Ojo de Halcón y el mayor dejaron su puesto de observación y bajaron a la playa.

La canoa fue sacada del agua y transportada en hombros al interior del bosque, dejando un rastro tan marcado y visible como se pudo. Vadearon un río y siguieron hasta llegar a una roca enorme y desnuda de vegetación. En este punto, donde las pisadas no serían visibles, los perseguidos volvieron sobre sus pasos, hacia el riacho, caminando cuidadosamente hacia atrás; después siguieron el curso del río hasta su desembocadura en el lago, y allí lanzaron al agua la canoa. Un pequeño promontorio los ocultaba, y el lago estaba bordeado hasta cierto trecho por una densa franja de árboles. Protegidos por tales ventajas naturales, prosiguieron hasta que el cazador les indicó que volvieran a desembarcar.

Al oscurecer, remaron silenciosamente pero con vigor hasta la costa occidental que contaba con montañas de gran elevación. Aunque a los ojos de Duncan la geografía no ofrecía ningún accidente, Chingachgook entró en el pequeño puerto con la exactitud y la confianza de un experto piloto.
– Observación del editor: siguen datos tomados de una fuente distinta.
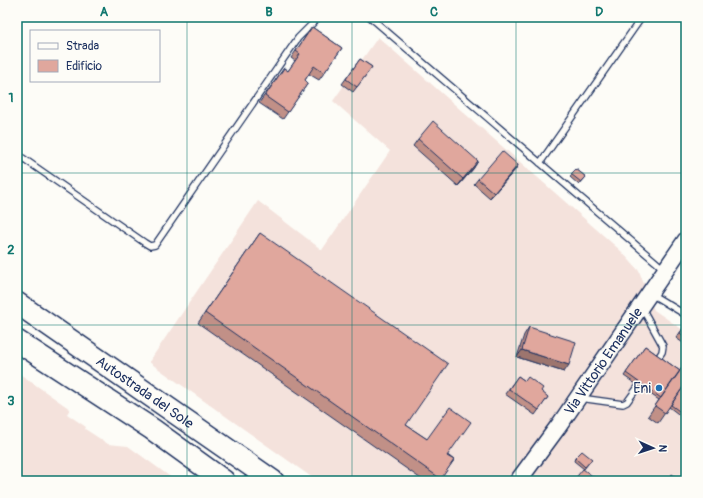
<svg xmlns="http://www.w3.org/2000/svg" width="703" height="498" font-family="Pangolin,sans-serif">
<rect width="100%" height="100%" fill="#fdfcf7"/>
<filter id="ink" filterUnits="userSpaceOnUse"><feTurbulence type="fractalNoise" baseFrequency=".025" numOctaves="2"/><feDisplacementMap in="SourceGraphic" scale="8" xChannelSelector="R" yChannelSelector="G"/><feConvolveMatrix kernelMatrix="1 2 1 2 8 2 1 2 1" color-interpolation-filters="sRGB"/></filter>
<g filter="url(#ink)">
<path fill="#f4e2dc" d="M378 37 621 251 639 271 654 310 686 332V481H317L149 362 258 201 322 250 390 151 333 101Z
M17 372 70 409 67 414 86 427 85 429 108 444 128 446 176 481H17Z"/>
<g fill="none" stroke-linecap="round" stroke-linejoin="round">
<defs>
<path id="lane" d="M370 17 664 269
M17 154 145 243 150 246 155 245 298 38 319 17
M540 163 642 17
M651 294 686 315
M642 308 663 346 662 352 656 361
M580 398 623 404 627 402 643 380"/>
<g id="secondary">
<path id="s1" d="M518 481 560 424 686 240"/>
</g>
<g id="highway">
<path id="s2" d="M17 303 273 481"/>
<path d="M17 341 152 429 224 481"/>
</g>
</defs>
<use href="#lane" stroke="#1b2f5e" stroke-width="8"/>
<use href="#secondary" stroke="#1b2f5e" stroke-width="19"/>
<use href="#highway" stroke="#1b2f5e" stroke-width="24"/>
<use href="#lane" stroke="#fdfcf7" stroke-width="5.5"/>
<use href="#secondary" stroke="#fdfcf7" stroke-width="16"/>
<use href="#highway" stroke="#fdfcf7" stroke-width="21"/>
</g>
<path fill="#c19087" stroke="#1b2f5e" d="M312 27 342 48 319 80 309 74 305 80 308 83 283 119 259 103 284 68 288 71 295 61 291 58Z
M360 59 372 67 353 92 342 84Z
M418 139 478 161 473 169 458 186 413 146Z
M518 165 515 170 490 198 474 184 478 179Z
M576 169 586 177 579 185 570 177Z
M260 233 406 425 427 439 454 460 439 481H424L198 323Z
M529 327 564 372 517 357 524 335Z
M684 327 686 328V345L676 338Z
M645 346 680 371 686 368V420L669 407 658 423 648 416 659 400 624 376Z
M518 376 548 397 535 415 505 394Z
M575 458 592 459 584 469 574 461Z"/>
<path fill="#9d756e" stroke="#1b2f5e" d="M478 161 473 169 458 186 463 179Z
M518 165 515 170 490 198 494 193Z
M522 350 569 365 564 372 517 357Z"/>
<path fill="#e0a79d" stroke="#1b2f5e" d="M312 27 342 48 324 73 314 66 305 80 308 83 288 112 265 96 284 68 288 71 300 54 296 51Z
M360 59 372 67 357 87 346 79Z
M433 121 478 161 463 179 418 139Z
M502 151 518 165 494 193 478 179Z
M576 169 586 177 581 182 571 174Z
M260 233 448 364 406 425 427 439 450 407 471 422 447 456 454 460 441 479 205 313Z
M529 327 576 342 569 365 522 350Z
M684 327 686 328V338L680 333Z
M645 346 680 371 661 398 626 373Z
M683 366 686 368V383L665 413 655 406Z
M518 376 525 381 528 377 543 388 541 391 548 397 539 410 509 389Z
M686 383V416L671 405Z
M582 451 592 459 585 467 575 458Z
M583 469 599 481H573Z
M672 474 681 481H666Z"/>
</g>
<path fill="none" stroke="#0f766e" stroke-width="1" stroke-opacity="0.55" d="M187 17V481M352 17V481M516 17V481M17 173H686M17 325H686"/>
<circle fill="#1f6fb2" stroke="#fdfcf7" stroke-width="1.5" cx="659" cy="388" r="4"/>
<g text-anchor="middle" stroke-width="3" stroke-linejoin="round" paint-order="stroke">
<g font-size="14" fill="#1b2f5e" stroke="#fdfcf7">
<text dy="5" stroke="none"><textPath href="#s1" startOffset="147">Via Vittorio Emanuele</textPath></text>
<text dy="5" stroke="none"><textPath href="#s2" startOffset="156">Autostrada del Sole</textPath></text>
</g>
<g font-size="14" fill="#1b2f5e" stroke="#fdfcf7" text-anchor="end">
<text x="651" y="393">Eni</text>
</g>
</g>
<rect width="703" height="498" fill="none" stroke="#fdfcf7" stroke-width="44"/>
<rect x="30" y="30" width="130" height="52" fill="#fdfcf7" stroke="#a3aaba"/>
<rect x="38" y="43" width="20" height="6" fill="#fdfcf7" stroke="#a3aaba"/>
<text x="66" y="50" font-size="12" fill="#1b2f5e">Strada</text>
<rect x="38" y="60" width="20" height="12" fill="#e0a79d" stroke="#a3aaba"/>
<text x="66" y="70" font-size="12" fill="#1b2f5e">Edificio</text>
<g transform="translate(653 448) rotate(93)" stroke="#fdfcf7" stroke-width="3" paint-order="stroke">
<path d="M0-3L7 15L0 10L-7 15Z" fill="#1b2f5e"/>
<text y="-6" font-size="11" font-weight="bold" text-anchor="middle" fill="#1b2f5e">N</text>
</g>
<rect x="22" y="22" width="659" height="454" fill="none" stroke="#0f766e" stroke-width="1.5"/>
<g font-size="13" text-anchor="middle" font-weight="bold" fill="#0f766e">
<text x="104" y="16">A</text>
<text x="269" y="16">B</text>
<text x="434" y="16">C</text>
<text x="599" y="16">D</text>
<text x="11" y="102">1</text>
<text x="11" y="254">2</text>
<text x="11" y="405">3</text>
</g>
</svg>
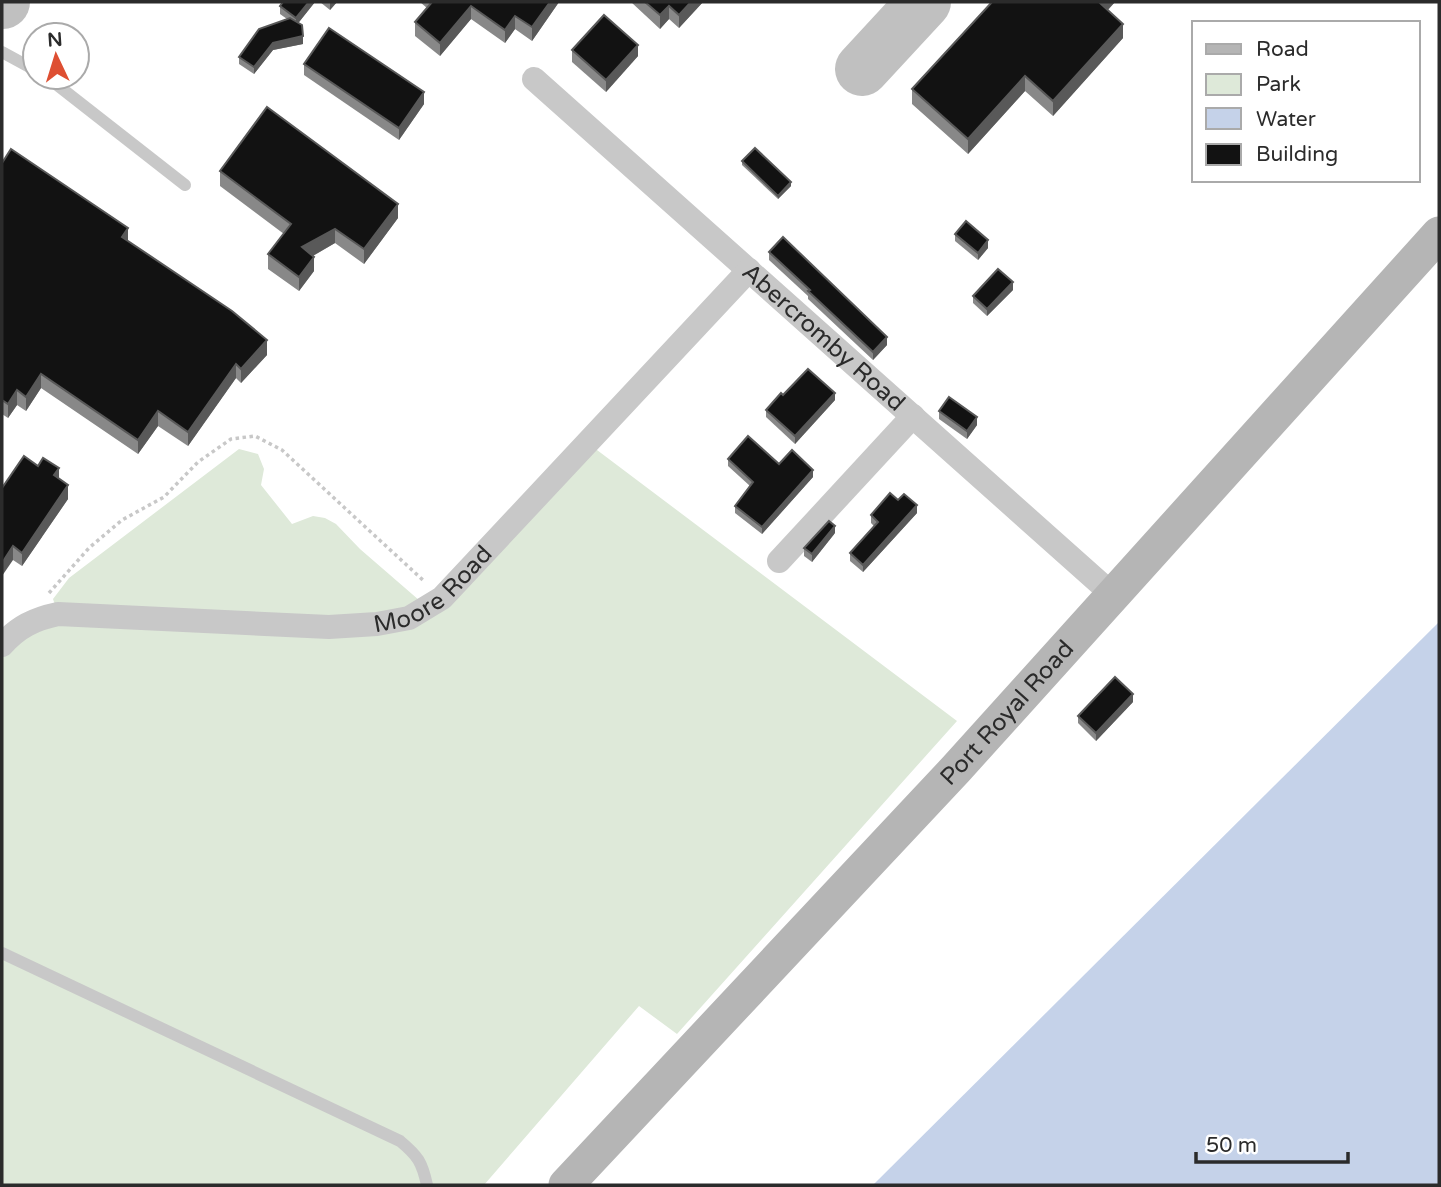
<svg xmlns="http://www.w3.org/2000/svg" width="1441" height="1187" font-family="'Varela Round',sans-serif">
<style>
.green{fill:#dee9d9}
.water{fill:#c5d2e9}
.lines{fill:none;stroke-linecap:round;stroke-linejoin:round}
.taxiway{stroke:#c0c0c0;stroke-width:54}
.path{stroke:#c8c8c8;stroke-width:3.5;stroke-dasharray:3.5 3.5;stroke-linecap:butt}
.service{stroke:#c8c8c8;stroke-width:12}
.minor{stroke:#c8c8c8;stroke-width:24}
.secondary{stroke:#b5b5b5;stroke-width:35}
.wall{fill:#888}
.shaded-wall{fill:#595959}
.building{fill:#121212;stroke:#595959;stroke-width:2}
.labels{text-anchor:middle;stroke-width:7;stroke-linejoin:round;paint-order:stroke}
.street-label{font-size:24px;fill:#2b2b2b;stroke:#fff}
</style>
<rect width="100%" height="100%" fill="#fff"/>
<!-- green -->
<path class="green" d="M589,444L957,721L677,1034L639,1006L484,1185H2V640L58,614L53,599L69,578L239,449L258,454L264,469L261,485L292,524L313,516L325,518L336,524L360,549L427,607Z"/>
<!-- water -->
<path class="water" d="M1439,622V1185H873Z"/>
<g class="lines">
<!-- taxiway -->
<g class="taxiway">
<path d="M2,2H3"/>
<path d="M862,69L924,2"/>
</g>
<!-- path -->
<path class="path" d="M49,593L89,548L122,520L164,497L198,462L231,439L255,436L282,450L425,582"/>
<!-- service -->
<g class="service">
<path d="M2,52L35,70"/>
<path d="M47,77L185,185"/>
<path d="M2,953L400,1141C418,1156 422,1162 427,1185"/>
</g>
<!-- minor -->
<g class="minor">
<path id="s1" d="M534,79L1113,595"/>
<path d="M779,561L913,416"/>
<path id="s2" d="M2,645C18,627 34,619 58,614L329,627L377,624L409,618L442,598L749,270"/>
</g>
<!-- secondary -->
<path class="secondary" id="s3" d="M566,1185L956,769L1439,234"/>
</g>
<!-- wall -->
<g class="wall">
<path d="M283,2H315L298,23L303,44L273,50L254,74L239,64V57L287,19L280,14V6Z"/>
<path d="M320,2H337L330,10Z"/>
<path d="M420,2H559L532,41L515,29L505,43L471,19L440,56L415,36V22L427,8Z"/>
<path d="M631,2H703L679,28L669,19L660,29Z"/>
<path d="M992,2H1115L1108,10L1123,38L1053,116L1025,91L968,154L912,104V89Z"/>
<path d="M572,50L638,56L606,92L572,62Z"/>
<path d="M304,64L424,104L399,140L304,75Z"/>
<path d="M742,161L791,186L778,199L742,165Z"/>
<path d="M2,163L128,241L267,355L241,383L236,378L188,446L158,426L138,454L41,388L26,411L17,405L8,418L2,414Z"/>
<path d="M220,171L398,218L364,264L335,243L313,256L314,271L299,291L268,269V254L284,234L220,186Z"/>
<path d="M955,234L988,248L978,260L955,241Z"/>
<path d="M769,252L887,345L873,360L808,299V296L769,260Z"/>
<path d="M1013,290L987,316L973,303V296Z"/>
<path d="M783,395L835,400L795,444L766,417V410Z"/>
<path d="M939,411L977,425L967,439L939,419Z"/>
<path d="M728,459L779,464L813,477L762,534L735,513V506L750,486L728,466Z"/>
<path d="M59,479L68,499L22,566L13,560L2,488Z"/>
<path d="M898,500L917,513L863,572L850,561V553L874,526L871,523V515Z"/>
<path d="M835,533L812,562L804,556V548Z"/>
<path d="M1133,702L1096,741L1078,723V716Z"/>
</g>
<!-- shaded-wall -->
<g class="shaded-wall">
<path d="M309,2H315L296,26V18Z"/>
<path d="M331,2H337L330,10V3Z"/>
<path d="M550,2H559L532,41V27Z"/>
<path d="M691,2H703L679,28V15Z"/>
<path d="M1101,2H1115L1100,18V3Z"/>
<path d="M471,6V19L440,56V43Z"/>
<path d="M669,6V19L660,29V15Z"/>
<path d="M515,16V29L505,43V30Z"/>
<path d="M1123,24V38L1053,116V101Z"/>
<path d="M303,36V44L273,50L254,74V67L273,43Z"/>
<path d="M638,45V56L606,92V80Z"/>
<path d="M1025,76V91L968,154V139Z"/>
<path d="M424,92V104L399,140V128Z"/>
<path d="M791,182V186L778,199V196Z"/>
<path d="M398,204V218L364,264V249Z"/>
<path d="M128,228V243L122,237Z"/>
<path d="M335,229V243L302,262V247Z"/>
<path d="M988,240V248L978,260V253Z"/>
<path d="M314,257V271L299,291V277Z"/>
<path d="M1013,282V290L987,316V309Z"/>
<path d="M887,337V345L873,360V352Z"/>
<path d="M267,340V355L241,383V369Z"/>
<path d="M236,364V378L188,446V432Z"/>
<path d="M41,374V388L26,411V397Z"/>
<path d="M17,390V405L8,418V404Z"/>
<path d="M835,393V400L795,444V436Z"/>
<path d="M158,411V426L138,454V440Z"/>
<path d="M977,417V425L967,439V431Z"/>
<path d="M59,468V482L54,475Z"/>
<path d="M813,470V477L762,534V527Z"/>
<path d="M68,485V499L22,566V553Z"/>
<path d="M917,505V513L863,572V565Z"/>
<path d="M835,526V533L812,562V554Z"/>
<path d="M13,546V560L2,576V563Z"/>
<path d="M1133,694V702L1096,741V733Z"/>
</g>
<!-- building -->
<g class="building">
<path d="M283,2H309L296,18L280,6Z"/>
<path d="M432,2H550L532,27L515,16L505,30L471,6L440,43L415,22Z"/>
<path d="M645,2H691L679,15L669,6L660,15Z"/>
<path d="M992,2H1101L1100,3L1123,24L1053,101L1025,76L968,139L912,89Z"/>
<path d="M604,15L638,45L606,80L572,50Z"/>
<path d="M290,18L302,25L303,36L273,43L254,67L239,57L259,29Z"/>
<path d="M329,28L424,92L399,128L304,64Z"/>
<path d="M267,107L398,204L364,249L335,229L302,247L314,257L299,277L268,254L291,224L220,171Z"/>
<path d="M755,148L791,182L778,196L742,161Z"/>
<path d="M11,149L128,228L122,237L232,311L267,340L241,369L236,364L188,432L158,411L138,440L41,374L26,397L17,390L8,404L2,400V163Z"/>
<path d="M966,221L988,240L978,253L955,234Z"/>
<path d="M783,237L887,337L873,352L808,291L810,290L769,252Z"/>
<path d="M998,269L1013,282L987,309L973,296Z"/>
<path d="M808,369L835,393L795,436L766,410L781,393L783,395Z"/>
<path d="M949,397L977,417L967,431L939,411Z"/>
<path d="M748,436L779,464L792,450L813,470L762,527L735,506L753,482L728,459Z"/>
<path d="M24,456L38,466L43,458L59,468L54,475L68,485L22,553L13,546L2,563V488Z"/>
<path d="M890,493L898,500L904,494L917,505L863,565L850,553L878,522L871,515Z"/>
<path d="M829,521L835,526L812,554L804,548Z"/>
<path d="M1115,677L1133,694L1096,733L1078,716Z"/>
</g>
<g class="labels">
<!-- street labels -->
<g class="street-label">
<text dy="8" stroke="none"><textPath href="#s1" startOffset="388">Abercromby Road</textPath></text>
<text dy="8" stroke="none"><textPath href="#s2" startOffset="452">Moore Road</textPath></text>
<text dy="8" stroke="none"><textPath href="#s3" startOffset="646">Port Royal Road</textPath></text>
</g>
</g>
<!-- border -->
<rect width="1441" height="1187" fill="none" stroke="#2b2b2b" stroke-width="7"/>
<!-- legend -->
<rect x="1192" y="21" width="228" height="161" fill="#ffffff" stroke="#aaaaaa" stroke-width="2"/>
<rect x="1206" y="44" width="35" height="10" fill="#b5b5b5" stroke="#aaaaaa" stroke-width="2"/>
<text x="1256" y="56" font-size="21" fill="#2b2b2b">Road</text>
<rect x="1206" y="74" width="35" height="21" fill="#dee9d9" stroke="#aaaaaa" stroke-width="2"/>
<text x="1256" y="91" font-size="21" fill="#2b2b2b">Park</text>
<rect x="1206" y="108" width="35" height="21" fill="#c5d2e9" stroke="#aaaaaa" stroke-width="2"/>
<text x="1256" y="126" font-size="21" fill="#2b2b2b">Water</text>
<rect x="1206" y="144" width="35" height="21" fill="#121212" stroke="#aaaaaa" stroke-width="2"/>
<text x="1256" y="161" font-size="21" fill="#2b2b2b">Building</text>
<!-- north arrow -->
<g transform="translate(56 56) rotate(356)"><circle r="33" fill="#ffffff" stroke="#aaaaaa" stroke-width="2"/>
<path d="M0-5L12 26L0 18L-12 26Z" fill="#de4f32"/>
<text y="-10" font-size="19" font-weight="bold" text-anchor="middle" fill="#2b2b2b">N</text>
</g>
<!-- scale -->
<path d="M1196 1152v10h152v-10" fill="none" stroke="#2b2b2b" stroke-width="3.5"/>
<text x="1206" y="1152" font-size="21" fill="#2b2b2b" stroke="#ffffff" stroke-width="5" paint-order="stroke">50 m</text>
</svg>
La canoa fue nuevamente levantada y transportada al bosque, donde se la ocultó cuidadosamente entre la espesura. Los viajeros, con sus armas y sus morrales a la espalda, estaban listos para partir, y así se lo hizo saber el cazador a Duncan y a Munro.

Ojo de Halcón y los mohicanos conocían bien las montañas y los valles de ese desierto por haberlos recorrido muchas veces, y no vacilaron en internarse en lo más espeso de los bosques, con la seguridad de quienes están habituados a afrontar sus privaciones sin dificultades.

Caminaron durante varias horas, hasta que el cazador decidió, con los mohicanos, que aquel era un buen lugar para pasar la noche. Munro y Duncan durmieron sin temor, aunque con inquietud. Cuando el sol disipaba la niebla y llenaba de luz el bosque, continuaron su marcha.

Recorridas algunas millas, Ojo de Halcón, que iba a la vanguardia, comenzó a caminar más lentamente y con mayor cuidado, deteniéndose para examinar los árboles, el color del agua o la rapidez de la corriente.

—Al descubrir que las huellas de Zorro Sutil —reflexionó el cazador—se dirigían al norte, pensé que seguiría los valles y que se mantendría entre las aguas del Hudson y las del Horican, hasta llegar al nacimiento de los ríos de Canadá, lo cual lo conducirá al interior del país ocupado por los franceses. Sin embargo, estamos muy cerca del lago Scaroon y no hemos encontrado ninguna huella. Es posible que no hayamos seguido la pista correcta.

Pero ya Uncás, con los ojos chispeantes de alegría y dando brincos como un ciervo, había subido a una pequeña altura y señalaba la tierra recién removida.

Todos acudieron a observar su descubrimiento.

—¡Mira! —dijo Uncás, señalando las huellas.

Se pusieron nuevamente en marcha, caminaban con tanta rapidez y con tanta seguridad como si recorrieran un camino real. Sin embargo, el hurón no había descuidado las tretas que los indios no olvidan cuando se baten en retirada.